Knavery of the Rump Playing Cards 1679
The end of Cromwell's Commonwealth government was followed, predictably, by a Royalist reaction upon the accession of Charles II to the throne in 1660. The previously austere regime which discouraged unproductive forms of enjoyment, such as playing at cards, was replaced by one which tended to venture far in the opposite direction.
However, it is rather surprising that it was not until 1679 that a pictorial pack of playing cards was published which satirised the personalities and events of Commonwealth period. This pack was engraved from designs by the artist Francis Barlow, the originals of which many are held in the British Museum, and entitled “The Knavery of the Rump”. They were made or published by “R.T.” (Randal Taylor.) and the earliest advertisement for these cards so far discovered appeared in November 1679.
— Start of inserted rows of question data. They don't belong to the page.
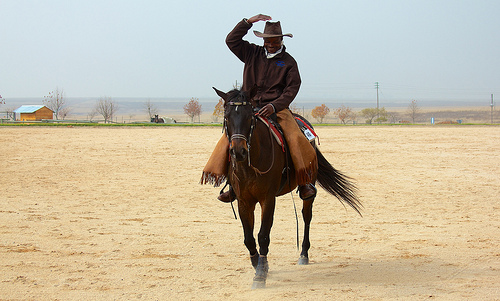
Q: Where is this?
A: This is at the field.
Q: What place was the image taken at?
A: It was taken at the field.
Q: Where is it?
A: This is at the field.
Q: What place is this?
A: It is a field.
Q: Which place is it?
A: It is a field.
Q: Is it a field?
A: Yes, it is a field.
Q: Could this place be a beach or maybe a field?
A: It is a field.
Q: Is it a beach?
A: No, it is a field.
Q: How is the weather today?
A: It is overcast.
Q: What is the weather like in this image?
A: It is overcast.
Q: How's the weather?
A: It is overcast.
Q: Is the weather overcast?
A: Yes, it is overcast.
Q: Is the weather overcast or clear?
A: It is overcast.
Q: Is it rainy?
A: No, it is overcast.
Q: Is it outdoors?
A: Yes, it is outdoors.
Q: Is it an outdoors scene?
A: Yes, it is outdoors.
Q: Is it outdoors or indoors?
A: It is outdoors.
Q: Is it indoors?
A: No, it is outdoors.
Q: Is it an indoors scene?
A: No, it is outdoors.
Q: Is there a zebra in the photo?
A: No, there are no zebras.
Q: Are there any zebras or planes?
A: No, there are no zebras or planes.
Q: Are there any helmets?
A: No, there are no helmets.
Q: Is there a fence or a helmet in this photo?
A: No, there are no helmets or fences.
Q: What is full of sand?
A: The field is full of sand.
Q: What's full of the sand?
A: The field is full of sand.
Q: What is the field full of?
A: The field is full of sand.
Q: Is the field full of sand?
A: Yes, the field is full of sand.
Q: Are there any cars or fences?
A: No, there are no fences or cars.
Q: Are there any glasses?
A: No, there are no glasses.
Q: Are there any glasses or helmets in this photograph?
A: No, there are no glasses or helmets.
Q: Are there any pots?
A: No, there are no pots.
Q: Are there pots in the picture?
A: No, there are no pots.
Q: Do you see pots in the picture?
A: No, there are no pots.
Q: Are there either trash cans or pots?
A: No, there are no pots or trash cans.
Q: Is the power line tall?
A: Yes, the power line is tall.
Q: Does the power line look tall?
A: Yes, the power line is tall.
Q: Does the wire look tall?
A: Yes, the wire is tall.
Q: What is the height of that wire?
A: The wire is tall.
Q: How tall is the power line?
A: The power line is tall.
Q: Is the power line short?
A: No, the power line is tall.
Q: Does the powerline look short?
A: No, the powerline is tall.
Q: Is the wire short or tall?
A: The wire is tall.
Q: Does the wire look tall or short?
A: The wire is tall.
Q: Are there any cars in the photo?
A: No, there are no cars.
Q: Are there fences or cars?
A: No, there are no cars or fences.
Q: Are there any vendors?
A: No, there are no vendors.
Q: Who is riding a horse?
A: The cowboy is riding a horse.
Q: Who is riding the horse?
A: The cowboy is riding a horse.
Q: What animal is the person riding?
A: The cowboy is riding a horse.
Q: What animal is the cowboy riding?
A: The cowboy is riding a horse.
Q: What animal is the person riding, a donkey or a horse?
A: The cowboy is riding a horse.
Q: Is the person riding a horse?
A: Yes, the cowboy is riding a horse.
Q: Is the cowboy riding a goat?
A: No, the cowboy is riding a horse.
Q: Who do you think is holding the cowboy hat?
A: The cowboy is holding the cowboy hat.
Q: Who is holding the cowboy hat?
A: The cowboy is holding the cowboy hat.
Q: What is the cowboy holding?
A: The cowboy is holding the cowboy hat.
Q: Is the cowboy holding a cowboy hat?
A: Yes, the cowboy is holding a cowboy hat.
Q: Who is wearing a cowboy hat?
A: The cowboy is wearing a cowboy hat.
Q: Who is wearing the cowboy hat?
A: The cowboy is wearing a cowboy hat.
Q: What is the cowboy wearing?
A: The cowboy is wearing a cowboy hat.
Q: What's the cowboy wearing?
A: The cowboy is wearing a cowboy hat.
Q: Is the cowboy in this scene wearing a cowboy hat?
A: Yes, the cowboy is wearing a cowboy hat.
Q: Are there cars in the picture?
A: No, there are no cars.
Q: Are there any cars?
A: No, there are no cars.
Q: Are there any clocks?
A: No, there are no clocks.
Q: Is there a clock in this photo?
A: No, there are no clocks.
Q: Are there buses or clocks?
A: No, there are no clocks or buses.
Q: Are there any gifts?
A: No, there are no gifts.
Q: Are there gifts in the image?
A: No, there are no gifts.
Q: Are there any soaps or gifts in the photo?
A: No, there are no gifts or soaps.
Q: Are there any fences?
A: No, there are no fences.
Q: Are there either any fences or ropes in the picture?
A: No, there are no fences or ropes.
Only three complete packs of these cards are known to have survived; the pack reproduced here is the only one with the title card giving the name of the pack which is often simply referred to as the “Rump Parliament pack”.
The illustrations on the cards provide a rare visual impression of the times. The satirical element involves presenting the personalities in various unfamiliar occupations and costumes, and we see not only the military warring factions, but the humbler souls of town and countryside in traditional dress, the waggoners, shepherds, corset-makers, carpenters and so on.
The pack is, in fact, a valuable and fascinating witness to a variety of aspects of mid 17th-century society.